§ **Task to carry out**
Print the whole listing below exactly, skipping every picture.

*** Opening of Data provided ***

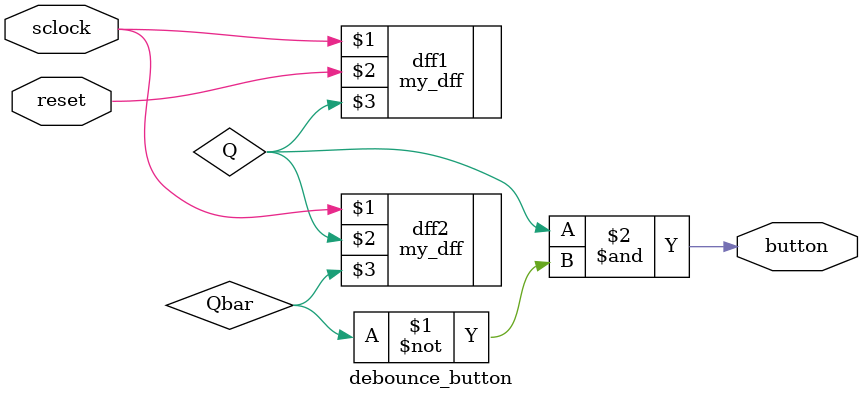
<source format=v>
`timescale 1ns / 1ps


module debounce_button(input sclock, reset, output button);
    wire Q;
    wire Qbar;
    
    my_dff dff1 (sclock, reset, Q);
    my_dff dff2 (sclock, Q, Qbar);
    assign button = Q & ~Qbar;
endmodule

</source>
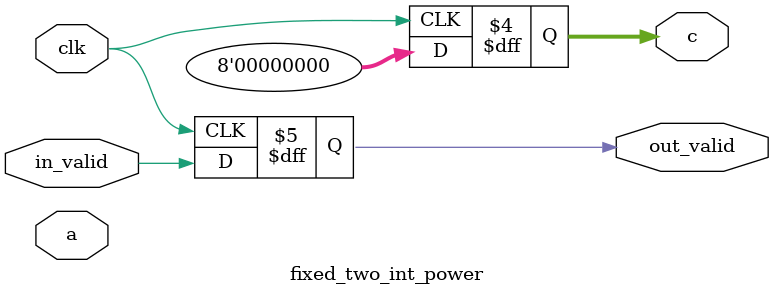
<source format=sv>
`timescale 1ns / 1ps


module fixed_two_int_power
#(parameter BITS = 8, PRECISION = "FIXED_4_4")
(
input clk,                    
input in_valid,               
input signed [BITS-1:0] a,    
output reg out_valid,         
output reg signed [BITS-1:0] c
);

parameter FRACTION = 10 * (PRECISION[15:8] - 8'h30) + PRECISION[7:0] - 8'h30;

always @(posedge clk)
  out_valid <= in_valid;
  
always @(posedge clk)
  c <= {1 << a[BITS-1:FRACTION],{FRACTION{1'b0}}};
  
endmodule

</source>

*** Close of Data provided ***

§ **Answer to this exercise**
<source format=v>
`timescale 1ns / 1ps


module debounce_button(input sclock, reset, output button);
    wire Q;
    wire Qbar;
    
    my_dff dff1 (sclock, reset, Q);
    my_dff dff2 (sclock, Q, Qbar);
    assign button = Q & ~Qbar;
endmodule

</source>
<source format=sv>
`timescale 1ns / 1ps


module fixed_two_int_power
#(parameter BITS = 8, PRECISION = "FIXED_4_4")
(
input clk,                    
input in_valid,               
input signed [BITS-1:0] a,    
output reg out_valid,         
output reg signed [BITS-1:0] c
);

parameter FRACTION = 10 * (PRECISION[15:8] - 8'h30) + PRECISION[7:0] - 8'h30;

always @(posedge clk)
  out_valid <= in_valid;
  
always @(posedge clk)
  c <= {1 << a[BITS-1:FRACTION],{FRACTION{1'b0}}};
  
endmodule

</source>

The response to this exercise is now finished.